The distinctive feature of PDF/A format is its universality. Although PDFs are well entrenched as the de facto standard for digital documents, there are many different ways of assembling a PDF. This results in different viewing experiences and sometimes makes it impossible for certain PDF readers to even open or render a file. Because PDF/A documents need to be accessible in the indeterminate future, there are strict requirements in place to ensure that they will always be readable.

PDF vs PDF/A

While PDF and PDF/A are based upon the same underlying framework, the key difference has to do with the information used to render the document. A standard PDF has many different elements that make up its intended visual appearance. This includes text, images, and other embedded elements. Depending upon the application and method used to create the file, the information needed to render those elements may be more or less accessible for a viewing application.

When a PDF viewer cannot access the necessary data to render elements correctly, the document may not display correctly. Common problems include switched fonts (because the original font information isn’t available), missing images, and misplaced layers.

A PDF/A file is designed to avoid this problem by including everything necessary to display the document accurately. Fonts and images are embedded into the file so that they will be available to any viewer on any device. In effect, a PDF/A doesn’t rely on any external dependencies and leaves nothing to chance when it comes to rendering. The document will look exactly the same no matter what computer or viewing application is used to open it. This level of accuracy and authenticity are important when it comes to archival storage, which is why more organizations are turning to PDF/A when it comes to long-term file preservation.

How to Convert PDF to PDF/A

ImageGear supports a broad range of PDF functionality, which includes converting PDF format to a compliant PDF/A format.

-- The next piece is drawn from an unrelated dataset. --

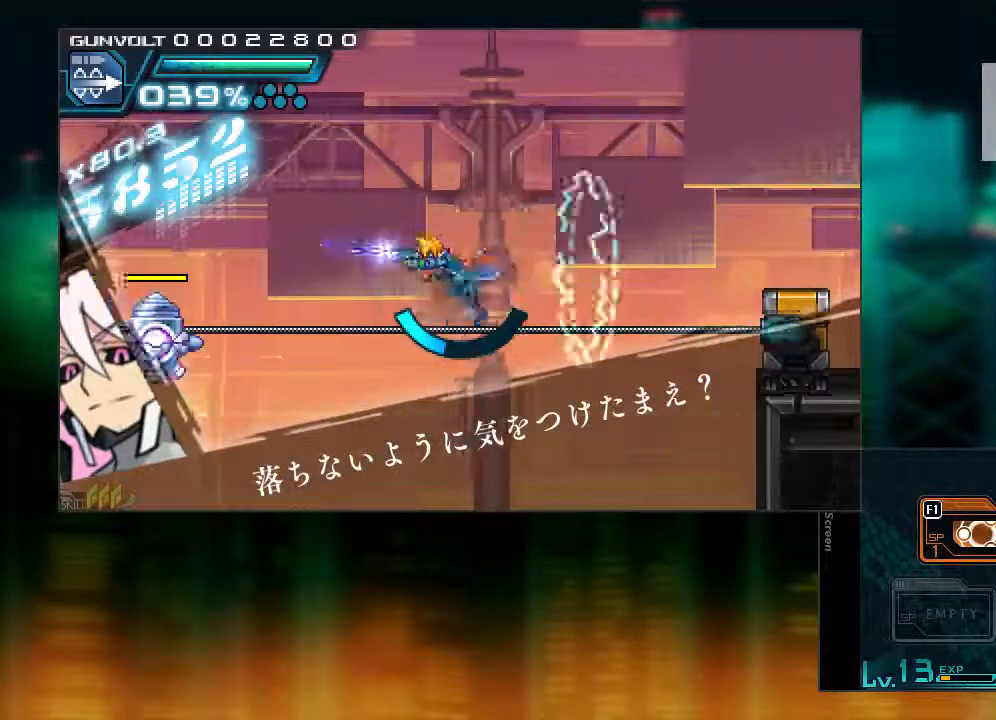
{"buttons": [], "events": []}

It can also evaluate the contents of a PDF file to verify whether or not it was created in compliance with the established standards for PDF/A format. This is an important feature because it will impact what method is used to ultimately convert a PDF file into a PDF/A file.

Verifying PDF/A Compliance

By analyzing the PDF preflight profile, ImageGear can detect elements of the file to produce a verifier report. The report is generated using the ImGearPDFPreflight.VerifyCompliance method. 

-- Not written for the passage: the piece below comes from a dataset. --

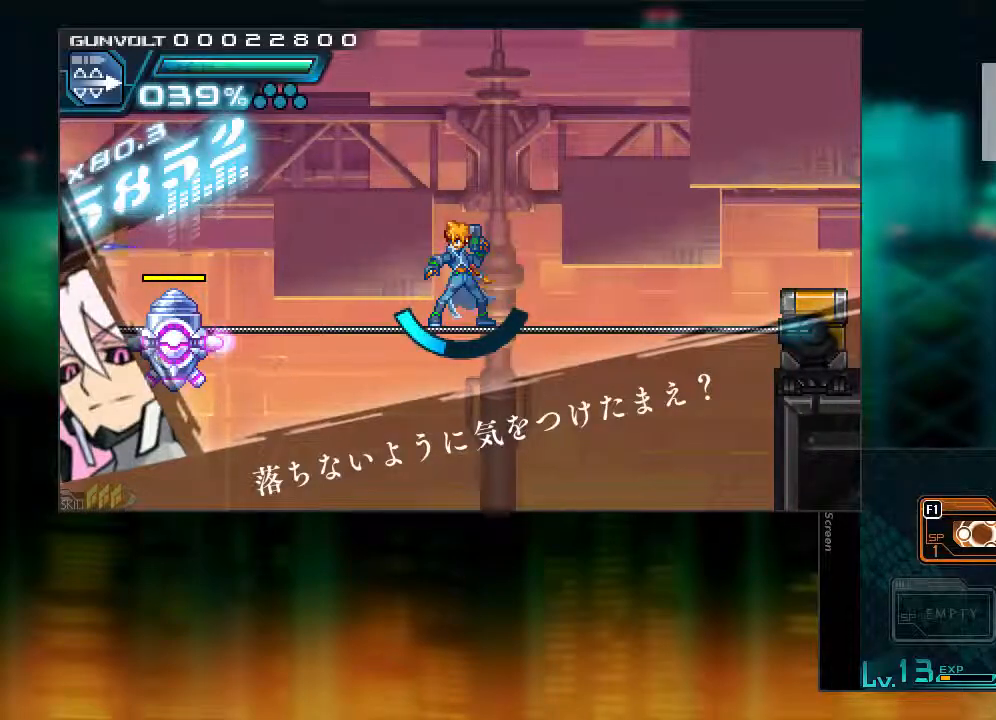
{"buttons": ["CIRCLE"], "events": [[150, "CIRCLE", "down"]]}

It’s important to remember that this feature does NOT change the PDF document itself. The report also will not verify annotations that have not been applied to the final document itself. Once the report is generated, a status code will be provided for each incompliant element flagged during the analysis. 

These codes can have two values:

  • Fixable: Indicates an incompliance that can be fixed automatically during the PDF/A conversion process.
  • Unfixable: Indicates a more substantial incompliance that will need to be addressed manually before the document is converted into PDF/A.

Converting PDF to PDF/A

After running the verification, it’s time to actually convert the PDF to PDF/A. The ImGearPDFPreflight.Convert method will automatically perform the conversion provided there are no unfixable incompliances. This process will change the PDF document into a PDF/A file and automatically address any incompliances flagged as “Fixable” during the verification process.

While it is not necessary to verify a PDF before attempting conversion, doing so is highly recommended. Otherwise, the document will fail to convert and return an INCOMPLIANT_DOCUMENT code. The output report’s Records property will provide a detailed report of incompliant elements. Since any “Fixable” incompliances would have been addressed during conversion, the document’s remaining issues will need to be handled manually.

This method is best used when manual changes need to be made to the PDF file prior to conversion. One of the most common changes, for example, is making the PDF searchable. Once the alterations are complete, the new file can be saved using the ImGearPDFDocument.Save method.

Other ImageGear PDF to PDF/A Conversion Methods

Raster to PDF/A

ImageGear can save any PDF file produced directly by a raster file as a PDF/A during the initial conversion. A series of automatic fixes are performed during this process to ensure compliance.

  • Uncalibrated color spaces are replaced with either a RGB or CMYK color profile. This could change the file size.
  • Any LZW and JPEG2000 streams are recompressed since PDF/A standards prohibit LZW and JPEG 2000 compression.
  • All document header and metadata values are automatically filled in to comply with PDF/A requirements.

Quick PDF to PDF/A Conversion

For quick conversions in workflows that don’t require displaying or working with a file in any way, the ImGearFileFormats.SaveDocument method is another useful option. This process loads the original file, converts it, and saves the new version all at once. It’s important to set the PreflightOptions property to be set in the save options. Otherwise, the new document will not save as a PDF/A compliant file.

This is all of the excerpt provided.